# Source excerpt
======
As the processes of economic development and modernization have gathered impressive momentum in the last decades of the century, the insistence on Asian authenticity and uniqueness has served another purpose: to provide some sense of stability, continuity, and reassurance in societies that are changing at a bewildering rate. In this sense, the myth may be taken as representing what Albert Camus once described as "the cry of men in the face of their destiny." The supposed "Asian" virtues of thrift, family values, and the work ethic are, after all, little different from what the Western world used to call "Victorian" values. Like the Victorians before them, East Asians are discovering that with modernization come, eventually, changes in values and habits once thought to be immutable; and like the Victorians they have therefore found it necessary to emphasize, laud, and idealize what they had previously taken for granted, but which they now realize is under threat.
The irony of Asian elites engaged in such defensivist assertions is underlined by the fact that they recite their litany of praise for things Asian while wearing clothes designed in nineteenth-century Europe and speaking the language of Anglo-Saxon tribes; that they write their articles and send their faxes about Asian cultural virtues in cities dominated by glass stump buildings, only occasionally topped by perfunctory pavilion roofs; that they discuss their uniqueness and unity while sipping a Glenfiddich or a French cognac, or while playing a game with a small, dimpled white ball, invented in the fog-bound dunes of the northeast Atlantic.
What is East Asian Security?
While it is relatively easy to debunk the notion of a unified and enduring Asian or East Asian culture, that does not mean that there are no distinctive features of East Asian security. As Fernand Braudel has demonstrated, while culture can change fairly rapidly, there are basic determinants of what he calls civilization that change only very slowly if at all. In such deeper structural aspects of East Asian conditions we may well discover something that is distinctive about East Asian security.
While geographic features may, in themselves, be as close to immutable as anything can be in international politics, their strategic significance can change rapidly because of technological innovation: railroads in the nineteenth century, aircraft and missiles in the twentieth century. Their strategic significance may also change as the dynamics of great power politics alter--and, as recent history testifies, this can happen with dramatic speed. For much of the Cold War, great historians and clever contemporary strategic analysts alike saw the geography of East Asian security as being primarily dominated by the continental contest between Russia and China. But as the Cold War faded in East Asia, other basic geographic features have reasserted their importance.
======
# Dataset

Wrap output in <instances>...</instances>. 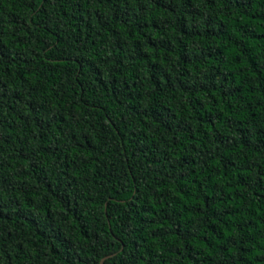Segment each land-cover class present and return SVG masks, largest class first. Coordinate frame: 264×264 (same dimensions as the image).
<instances>
[{"label":"trees","instance_id":"obj_1","mask_svg":"<svg viewBox=\"0 0 264 264\" xmlns=\"http://www.w3.org/2000/svg\"><path fill=\"white\" fill-rule=\"evenodd\" d=\"M0 264H264V0H0Z\"/></svg>","mask_w":264,"mask_h":264}]
</instances>
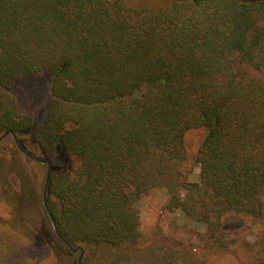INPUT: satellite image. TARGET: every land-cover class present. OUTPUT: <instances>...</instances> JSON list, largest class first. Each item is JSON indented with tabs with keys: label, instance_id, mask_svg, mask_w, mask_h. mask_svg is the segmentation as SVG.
======
# Task details
Return the passage from the East Asian security text exactly, starting with "While geographic features" and going on through "reasserted their importance.".

# Result
While geographic features may, in themselves, be as close to immutable as anything can be in international politics, their strategic significance can change rapidly because of technological innovation: railroads in the nineteenth century, aircraft and missiles in the twentieth century. Their strategic significance may also change as the dynamics of great power politics alter--and, as recent history testifies, this can happen with dramatic speed. For much of the Cold War, great historians and clever contemporary strategic analysts alike saw the geography of East Asian security as being primarily dominated by the continental contest between Russia and China. But as the Cold War faded in East Asia, other basic geographic features have reasserted their importance.